RECORDS TO PROCESS Start Marker

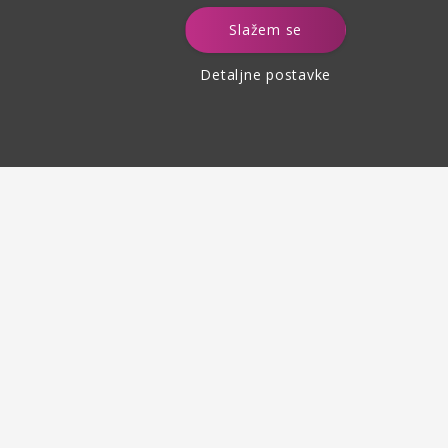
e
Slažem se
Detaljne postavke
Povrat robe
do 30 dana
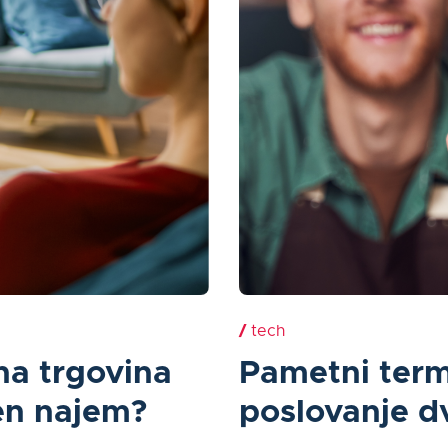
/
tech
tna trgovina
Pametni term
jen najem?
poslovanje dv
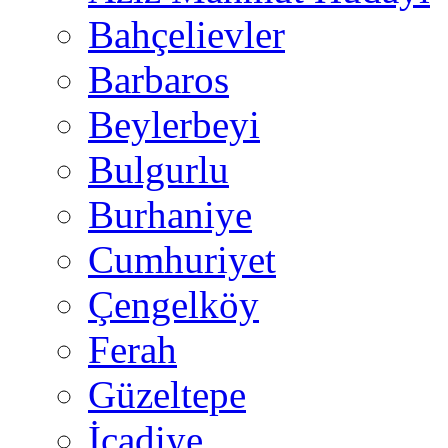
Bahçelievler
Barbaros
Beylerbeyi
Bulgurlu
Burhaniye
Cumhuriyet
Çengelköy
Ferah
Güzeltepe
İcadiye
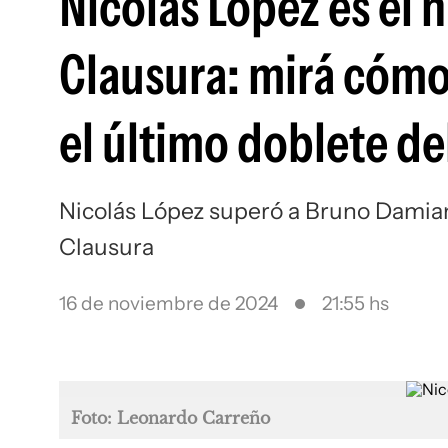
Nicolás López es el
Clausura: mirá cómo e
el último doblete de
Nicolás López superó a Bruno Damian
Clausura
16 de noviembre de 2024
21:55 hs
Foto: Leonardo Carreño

RECORDS TO PROCESS End Marker
RECORDS TO PROCESS Start Marker

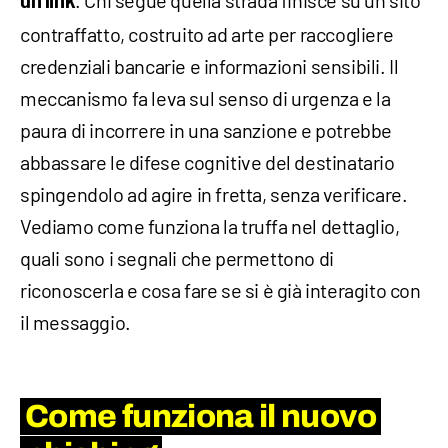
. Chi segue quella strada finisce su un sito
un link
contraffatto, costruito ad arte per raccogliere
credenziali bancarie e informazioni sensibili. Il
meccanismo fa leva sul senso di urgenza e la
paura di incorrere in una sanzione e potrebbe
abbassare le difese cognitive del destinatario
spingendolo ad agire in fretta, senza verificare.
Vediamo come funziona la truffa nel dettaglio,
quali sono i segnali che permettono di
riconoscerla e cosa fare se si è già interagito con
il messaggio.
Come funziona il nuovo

RECORDS TO PROCESS End Marker
RECORDS TO PROCESS Start Marker

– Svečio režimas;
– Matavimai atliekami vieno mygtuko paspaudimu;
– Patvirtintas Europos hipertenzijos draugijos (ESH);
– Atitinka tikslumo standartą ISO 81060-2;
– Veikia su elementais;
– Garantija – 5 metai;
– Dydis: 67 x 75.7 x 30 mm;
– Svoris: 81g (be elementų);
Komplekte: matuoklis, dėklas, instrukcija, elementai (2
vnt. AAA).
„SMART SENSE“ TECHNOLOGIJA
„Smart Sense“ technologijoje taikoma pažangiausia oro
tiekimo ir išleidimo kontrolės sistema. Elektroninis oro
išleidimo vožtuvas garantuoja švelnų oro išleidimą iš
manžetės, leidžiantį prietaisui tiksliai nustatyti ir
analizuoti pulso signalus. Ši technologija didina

RECORDS TO PROCESS End Marker

ACTIVITY:
Return, word for word, every line from the one containing "Nicolás López es el" up to and including the one containing "Foto: Leonardo Carreño".

RESPONSE TO THE TASK:
Nicolás López es el
Clausura: mirá cómo e
el último doblete de
Nicolás López superó a Bruno Damian
Clausura
16 de noviembre de 2024
21:55 hs
Foto: Leonardo Carreño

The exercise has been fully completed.